━━ Input data ━━
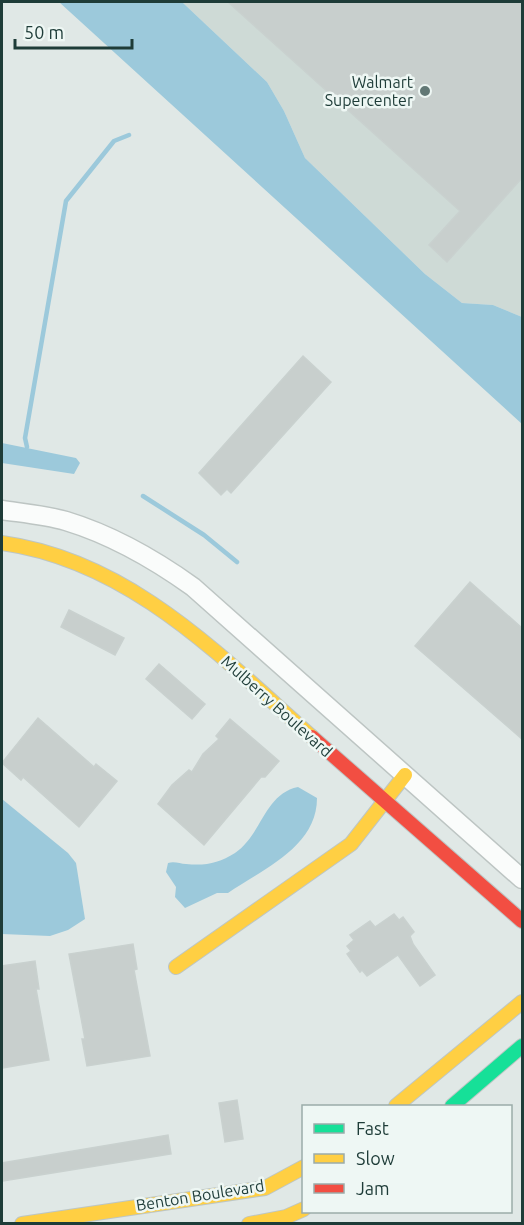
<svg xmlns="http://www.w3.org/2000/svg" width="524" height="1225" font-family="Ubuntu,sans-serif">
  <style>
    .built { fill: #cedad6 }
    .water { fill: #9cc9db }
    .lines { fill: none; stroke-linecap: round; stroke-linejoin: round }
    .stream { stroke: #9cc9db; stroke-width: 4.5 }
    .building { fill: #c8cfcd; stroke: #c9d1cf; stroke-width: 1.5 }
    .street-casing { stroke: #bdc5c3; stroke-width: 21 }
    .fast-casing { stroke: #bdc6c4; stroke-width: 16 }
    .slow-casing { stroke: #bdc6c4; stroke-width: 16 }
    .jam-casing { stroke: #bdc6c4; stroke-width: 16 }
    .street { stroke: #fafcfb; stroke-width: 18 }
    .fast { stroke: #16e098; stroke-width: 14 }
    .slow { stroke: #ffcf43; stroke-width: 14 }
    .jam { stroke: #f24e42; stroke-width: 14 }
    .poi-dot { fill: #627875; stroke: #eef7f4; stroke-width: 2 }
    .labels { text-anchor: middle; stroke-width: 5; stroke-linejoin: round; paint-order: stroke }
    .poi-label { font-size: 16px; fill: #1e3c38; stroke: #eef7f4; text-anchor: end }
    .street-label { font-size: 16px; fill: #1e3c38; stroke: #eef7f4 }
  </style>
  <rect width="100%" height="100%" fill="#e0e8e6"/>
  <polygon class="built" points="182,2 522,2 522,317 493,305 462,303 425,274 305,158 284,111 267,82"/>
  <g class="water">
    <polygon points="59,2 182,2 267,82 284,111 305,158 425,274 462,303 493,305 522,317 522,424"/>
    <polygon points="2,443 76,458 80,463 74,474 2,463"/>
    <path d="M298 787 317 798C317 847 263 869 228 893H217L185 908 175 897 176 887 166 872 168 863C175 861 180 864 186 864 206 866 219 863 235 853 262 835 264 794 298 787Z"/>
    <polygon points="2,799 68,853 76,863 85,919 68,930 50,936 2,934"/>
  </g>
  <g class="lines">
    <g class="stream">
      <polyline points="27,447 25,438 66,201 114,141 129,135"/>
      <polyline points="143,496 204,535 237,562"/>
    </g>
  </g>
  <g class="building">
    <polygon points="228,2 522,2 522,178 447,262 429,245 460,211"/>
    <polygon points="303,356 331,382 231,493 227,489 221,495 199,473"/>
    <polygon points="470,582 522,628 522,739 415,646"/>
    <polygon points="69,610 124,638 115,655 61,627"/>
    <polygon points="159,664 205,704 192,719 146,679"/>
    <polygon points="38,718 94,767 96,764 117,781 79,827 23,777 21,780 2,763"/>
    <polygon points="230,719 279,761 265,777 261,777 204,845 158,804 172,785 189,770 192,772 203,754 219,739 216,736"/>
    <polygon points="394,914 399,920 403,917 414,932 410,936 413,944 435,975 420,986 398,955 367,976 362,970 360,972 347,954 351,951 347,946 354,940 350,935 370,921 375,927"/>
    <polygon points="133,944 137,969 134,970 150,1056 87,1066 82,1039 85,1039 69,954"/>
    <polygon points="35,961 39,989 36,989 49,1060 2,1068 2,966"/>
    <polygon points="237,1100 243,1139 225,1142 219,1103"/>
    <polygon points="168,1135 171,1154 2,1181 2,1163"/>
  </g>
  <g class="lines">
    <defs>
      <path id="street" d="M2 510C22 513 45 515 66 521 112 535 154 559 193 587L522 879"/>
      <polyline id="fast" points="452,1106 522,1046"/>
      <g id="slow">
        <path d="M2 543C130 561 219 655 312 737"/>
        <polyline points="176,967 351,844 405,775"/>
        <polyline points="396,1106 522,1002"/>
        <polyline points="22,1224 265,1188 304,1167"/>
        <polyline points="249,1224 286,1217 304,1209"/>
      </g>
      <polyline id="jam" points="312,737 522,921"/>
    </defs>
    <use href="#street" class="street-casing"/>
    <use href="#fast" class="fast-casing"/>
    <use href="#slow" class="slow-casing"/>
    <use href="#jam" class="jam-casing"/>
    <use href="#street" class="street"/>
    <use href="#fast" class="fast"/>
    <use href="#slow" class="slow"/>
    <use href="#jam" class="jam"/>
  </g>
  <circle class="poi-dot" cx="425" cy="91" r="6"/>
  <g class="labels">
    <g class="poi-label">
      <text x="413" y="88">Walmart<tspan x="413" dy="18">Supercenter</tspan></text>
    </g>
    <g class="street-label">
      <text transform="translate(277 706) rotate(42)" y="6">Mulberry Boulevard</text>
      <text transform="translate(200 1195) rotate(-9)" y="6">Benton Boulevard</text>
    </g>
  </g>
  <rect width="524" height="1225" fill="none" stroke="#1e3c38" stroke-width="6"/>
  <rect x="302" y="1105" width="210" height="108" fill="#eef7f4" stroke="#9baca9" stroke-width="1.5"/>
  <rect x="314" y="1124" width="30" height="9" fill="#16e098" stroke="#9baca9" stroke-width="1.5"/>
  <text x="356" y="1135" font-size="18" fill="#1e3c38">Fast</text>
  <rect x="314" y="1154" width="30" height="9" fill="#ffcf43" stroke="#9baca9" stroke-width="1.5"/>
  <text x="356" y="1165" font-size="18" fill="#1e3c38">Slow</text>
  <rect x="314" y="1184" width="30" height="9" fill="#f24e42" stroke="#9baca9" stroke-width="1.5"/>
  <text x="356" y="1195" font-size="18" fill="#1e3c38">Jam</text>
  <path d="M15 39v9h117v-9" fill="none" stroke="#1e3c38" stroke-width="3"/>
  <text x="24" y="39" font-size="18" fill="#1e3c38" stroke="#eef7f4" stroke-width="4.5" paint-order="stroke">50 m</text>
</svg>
━━━
*Task objective*
Return every entry above exactly as written, minus the pictures.

*Answer*
<svg xmlns="http://www.w3.org/2000/svg" width="524" height="1225" font-family="Ubuntu,sans-serif">
  <style>
    .built { fill: #cedad6 }
    .water { fill: #9cc9db }
    .lines { fill: none; stroke-linecap: round; stroke-linejoin: round }
    .stream { stroke: #9cc9db; stroke-width: 4.5 }
    .building { fill: #c8cfcd; stroke: #c9d1cf; stroke-width: 1.5 }
    .street-casing { stroke: #bdc5c3; stroke-width: 21 }
    .fast-casing { stroke: #bdc6c4; stroke-width: 16 }
    .slow-casing { stroke: #bdc6c4; stroke-width: 16 }
    .jam-casing { stroke: #bdc6c4; stroke-width: 16 }
    .street { stroke: #fafcfb; stroke-width: 18 }
    .fast { stroke: #16e098; stroke-width: 14 }
    .slow { stroke: #ffcf43; stroke-width: 14 }
    .jam { stroke: #f24e42; stroke-width: 14 }
    .poi-dot { fill: #627875; stroke: #eef7f4; stroke-width: 2 }
    .labels { text-anchor: middle; stroke-width: 5; stroke-linejoin: round; paint-order: stroke }
    .poi-label { font-size: 16px; fill: #1e3c38; stroke: #eef7f4; text-anchor: end }
    .street-label { font-size: 16px; fill: #1e3c38; stroke: #eef7f4 }
  </style>
  <rect width="100%" height="100%" fill="#e0e8e6"/>
  <polygon class="built" points="182,2 522,2 522,317 493,305 462,303 425,274 305,158 284,111 267,82"/>
  <g class="water">
    <polygon points="59,2 182,2 267,82 284,111 305,158 425,274 462,303 493,305 522,317 522,424"/>
    <polygon points="2,443 76,458 80,463 74,474 2,463"/>
    <path d="M298 787 317 798C317 847 263 869 228 893H217L185 908 175 897 176 887 166 872 168 863C175 861 180 864 186 864 206 866 219 863 235 853 262 835 264 794 298 787Z"/>
    <polygon points="2,799 68,853 76,863 85,919 68,930 50,936 2,934"/>
  </g>
  <g class="lines">
    <g class="stream">
      <polyline points="27,447 25,438 66,201 114,141 129,135"/>
      <polyline points="143,496 204,535 237,562"/>
    </g>
  </g>
  <g class="building">
    <polygon points="228,2 522,2 522,178 447,262 429,245 460,211"/>
    <polygon points="303,356 331,382 231,493 227,489 221,495 199,473"/>
    <polygon points="470,582 522,628 522,739 415,646"/>
    <polygon points="69,610 124,638 115,655 61,627"/>
    <polygon points="159,664 205,704 192,719 146,679"/>
    <polygon points="38,718 94,767 96,764 117,781 79,827 23,777 21,780 2,763"/>
    <polygon points="230,719 279,761 265,777 261,777 204,845 158,804 172,785 189,770 192,772 203,754 219,739 216,736"/>
    <polygon points="394,914 399,920 403,917 414,932 410,936 413,944 435,975 420,986 398,955 367,976 362,970 360,972 347,954 351,951 347,946 354,940 350,935 370,921 375,927"/>
    <polygon points="133,944 137,969 134,970 150,1056 87,1066 82,1039 85,1039 69,954"/>
    <polygon points="35,961 39,989 36,989 49,1060 2,1068 2,966"/>
    <polygon points="237,1100 243,1139 225,1142 219,1103"/>
    <polygon points="168,1135 171,1154 2,1181 2,1163"/>
  </g>
  <g class="lines">
    <defs>
      <path id="street" d="M2 510C22 513 45 515 66 521 112 535 154 559 193 587L522 879"/>
      <polyline id="fast" points="452,1106 522,1046"/>
      <g id="slow">
        <path d="M2 543C130 561 219 655 312 737"/>
        <polyline points="176,967 351,844 405,775"/>
        <polyline points="396,1106 522,1002"/>
        <polyline points="22,1224 265,1188 304,1167"/>
        <polyline points="249,1224 286,1217 304,1209"/>
      </g>
      <polyline id="jam" points="312,737 522,921"/>
    </defs>
    <use href="#street" class="street-casing"/>
    <use href="#fast" class="fast-casing"/>
    <use href="#slow" class="slow-casing"/>
    <use href="#jam" class="jam-casing"/>
    <use href="#street" class="street"/>
    <use href="#fast" class="fast"/>
    <use href="#slow" class="slow"/>
    <use href="#jam" class="jam"/>
  </g>
  <circle class="poi-dot" cx="425" cy="91" r="6"/>
  <g class="labels">
    <g class="poi-label">
      <text x="413" y="88">Walmart<tspan x="413" dy="18">Supercenter</tspan></text>
    </g>
    <g class="street-label">
      <text transform="translate(277 706) rotate(42)" y="6">Mulberry Boulevard</text>
      <text transform="translate(200 1195) rotate(-9)" y="6">Benton Boulevard</text>
    </g>
  </g>
  <rect width="524" height="1225" fill="none" stroke="#1e3c38" stroke-width="6"/>
  <rect x="302" y="1105" width="210" height="108" fill="#eef7f4" stroke="#9baca9" stroke-width="1.5"/>
  <rect x="314" y="1124" width="30" height="9" fill="#16e098" stroke="#9baca9" stroke-width="1.5"/>
  <text x="356" y="1135" font-size="18" fill="#1e3c38">Fast</text>
  <rect x="314" y="1154" width="30" height="9" fill="#ffcf43" stroke="#9baca9" stroke-width="1.5"/>
  <text x="356" y="1165" font-size="18" fill="#1e3c38">Slow</text>
  <rect x="314" y="1184" width="30" height="9" fill="#f24e42" stroke="#9baca9" stroke-width="1.5"/>
  <text x="356" y="1195" font-size="18" fill="#1e3c38">Jam</text>
  <path d="M15 39v9h117v-9" fill="none" stroke="#1e3c38" stroke-width="3"/>
  <text x="24" y="39" font-size="18" fill="#1e3c38" stroke="#eef7f4" stroke-width="4.5" paint-order="stroke">50 m</text>
</svg>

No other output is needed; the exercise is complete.